Benchmark indices, the Sensex and the Nifty50, ended at record closing highs on Friday, surpassing the previous closing high that was touched on Monday. A sharp slide in global crude oil prices boosted domestic equities and the rupee on Friday.
Investor sentiment has been buoyant, following the Narendra Modi-led Bharatiya Janata Party's landslide victory in the general election, said experts.
The benchmark Sensex ended 623 points, or 1.61 per cent, higher to end at 39,435, while the Nifty50 jumped 187 points, or 1.6 per cent, higher to close at 11,844. Both the indices logged their best weekly performance in nearly seven weeks - gaining over 4 per cent on the back of election euphoria.
It was the best day-after-election-results performance for the markets since 1998. The rupee jumped 0.7 per cent against the US dollar to end at 69.53 over its previous day's close of 70.
Market players attributed the appreciation in the rupee to sharp foreign inflows. Foreign portfolio investors (FPIs) bought shares worth Rs 2,026 crore on Friday, extending their weekly buying tally to Rs 5,891 crore.
Brent crude oil prices fell 4.5 per cent on Thursday and where down over 6 per cent for the week. Prices, however, edged slightly higher on Friday amid gains in global equities.
Experts said decline in oil prices would improve India's macro economic picture, provide there was more leeway for the government to push through reform measures and help corporates.
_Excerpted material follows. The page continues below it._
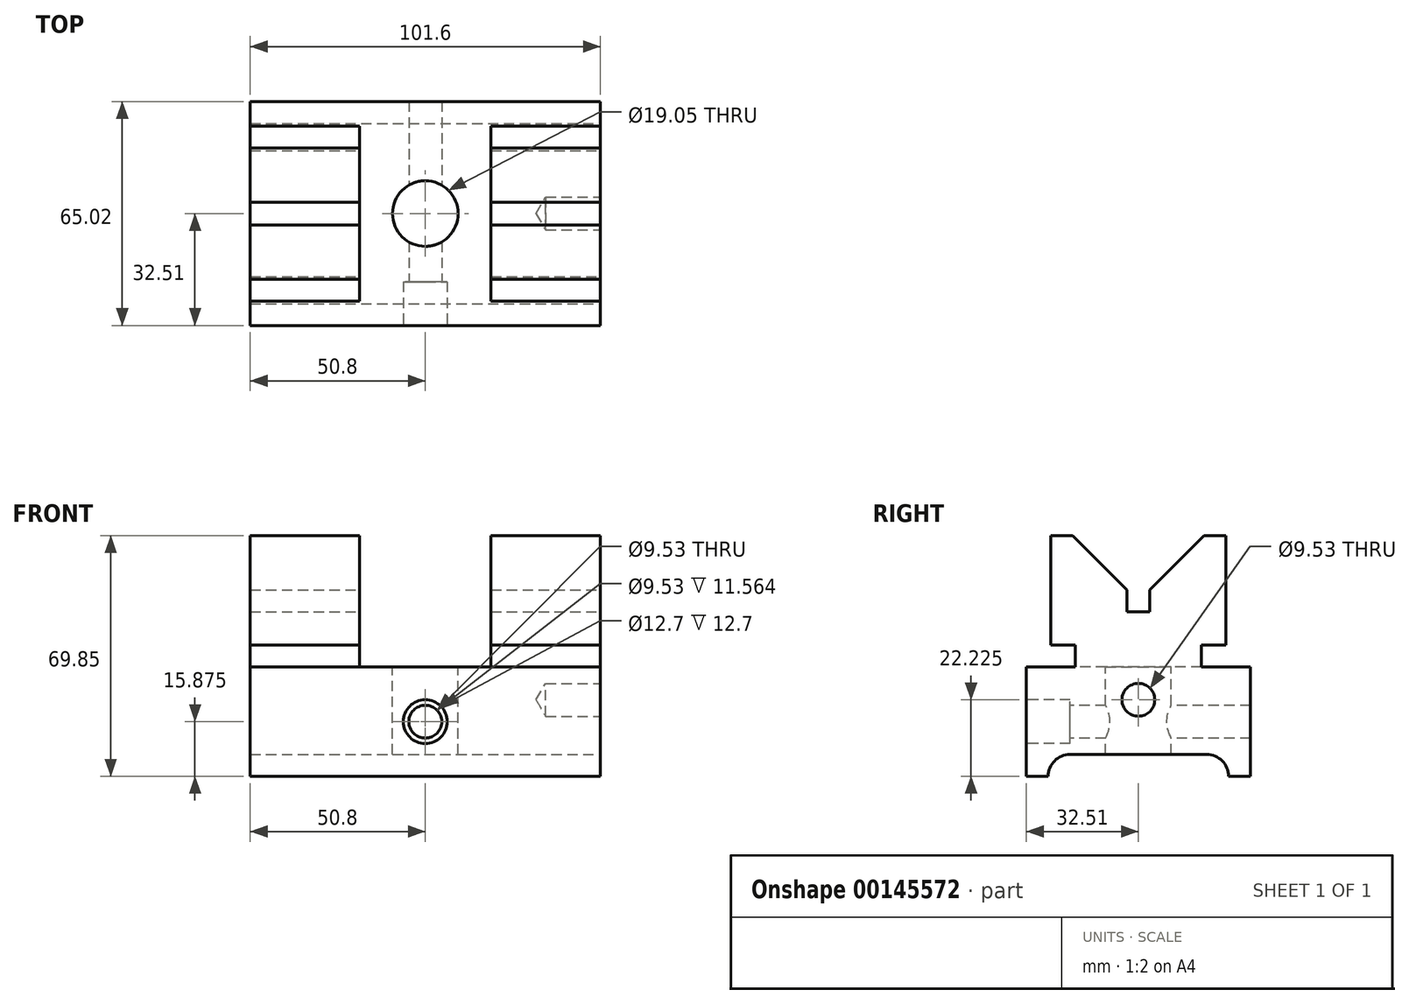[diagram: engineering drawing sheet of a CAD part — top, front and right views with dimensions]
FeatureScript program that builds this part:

"Stability in the macro environment will give legroom to the corporate houses to plan medium-to-long term growth and instill confidence in foreign investors," said Vishal Kampani, managing director, JM Financial Group.
Market experts said certain FPIs were increasing their India allocation following the election outcome.
"With the ruling BJP set for another five-year term, political risks have reduced and market expectations of the government's continuity have been addressed," said Ravi Muthukrishnan, head of institutional research at Elara Capital. "However, the current level of corporate fundamentals, geopolitical developments, such as trade wars and US-Iran conflict, and the progress of monsoon will weigh on the markets," he added.
Experts point out that the markets are currently trading at valuations higher than their historical averages. The Nifty is currently trading at more than 18 times its estimated one-year forward earnings, compared to the 10-year average of 16 times. For meaningful uptick in the markets, corporate earnings growth has to see significant improvement, which is only possible over the next two or three quarters, experts said.
Some, however, said in the near term, the markets could overshoot valuations due to the favourable election verdict.
"We believe election-related exuberance could propel markets in the near term and pose an upside risk to our Nifty target of 12,000," said Muthukrishnan.
On Thursday, the Sensex and Nifty climbed to record highs of 40,125 and 12,041, respectively. The markets had failed to hold on to the gains as investors started to worry about high valuations, poor earnings growth and sluggish economy.
On Friday, however, the trading momentum was strong as the markets ended near their day's high. Also, the broader markets outperformed, with the mid- and small-cap indices gaining more than 2 per cent each.
Except four, all constituents of the Sensex rose. ICICI Bank rose 5.1 per cent - the most among Sensex components. Larsen & Toubro, Bharti Airtel, Tata Motors and Vedanta rose more than 4 per cent each. All the sectoral indices of the Sensex gained, with realty and capital goods rising the most.